In media arts history, the interest in self-representation is pervasive. The arrival of various technologies on the market created the conditions to explore, in a different framework, the complex natures of subjectivity and of identity. Self discovery, measuring oneself with the world through the web, the video camera  or simply a still camera, has been, and is still, among the constant concerns of artists. Be it through an obsession with self portraits, the fabrication of a fictional alter ego, or a mythography, these representations, conveyed through media arts thanks to realistic descriptive images, highlighting their effet de réel, install a particular relationship with the spectator, making him aware of his own condition as existential subject, but also of his status as cultural subject.

A considerable part of hypermedia art production follows this trend. Several pieces openly develop new narrative identities, use new representation strategies, or figures of the double. In fact, the web favourizes the spread of hoaxes of all kinds: multiple personalities, disorders, “marketing/merchandising/commercialising the body”, personal diaries where fiction and reality intermingle.
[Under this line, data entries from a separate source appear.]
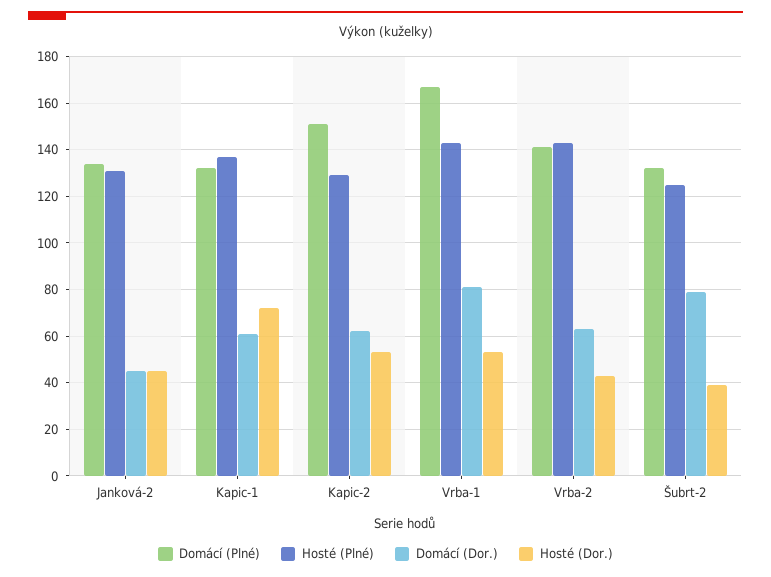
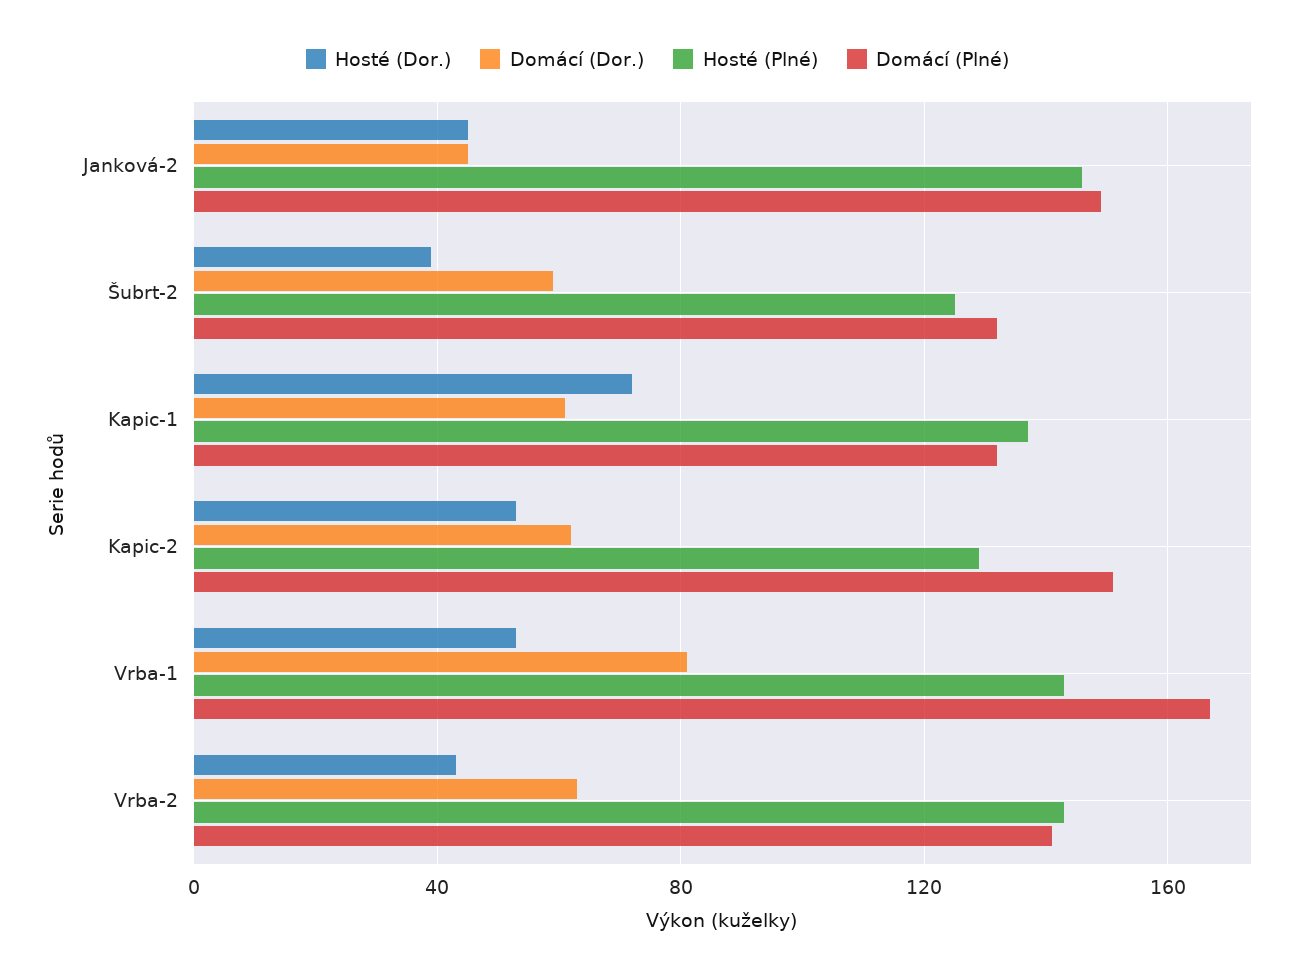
  {
    "Domácí (Plné)": {
-     "Janková-2": 135,
+     "Janková-2": 150,
      "Kapic-1": 130,
      "Kapic-2": 150,
      "Vrba-1": 165,
      "Vrba-2": 140,
      "Šubrt-2": 130
    },
    "Hosté (Plné)": {
-     "Janková-2": 130,
+     "Janková-2": 145,
      "Kapic-1": 135,
      "Kapic-2": 130,
      "Vrba-1": 145,
      "Vrba-2": 145,
      "Šubrt-2": 125
    },
    "Domácí (Dor.)": {
      "Janková-2": 45,
      "Kapic-1": 60,
      "Kapic-2": 60,
      "Vrba-1": 80,
      "Vrba-2": 65,
-     "Šubrt-2": 80
+     "Šubrt-2": 60
    },
    "Hosté (Dor.)": {
      "Janková-2": 45,
      "Kapic-1": 70,
      "Kapic-2": 55,
      "Vrba-1": 55,
      "Vrba-2": 45,
      "Šubrt-2": 40
    }
  }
In the age of the post modern condition and of the tragic subject, extended between the multiple investigations of the self, the web appears today as the place where identities are more than ever dynamic and variable: identities of the subject, but also of media infrastructure and of genres. It’s the reign of mythography, a visual or literary script of the fantasmic projection of a subject, allowing him to multiply his identities, where the proposals are very often subversive and where they suggest, as far as the most daring are concerned, a critical redefinition of our convictions.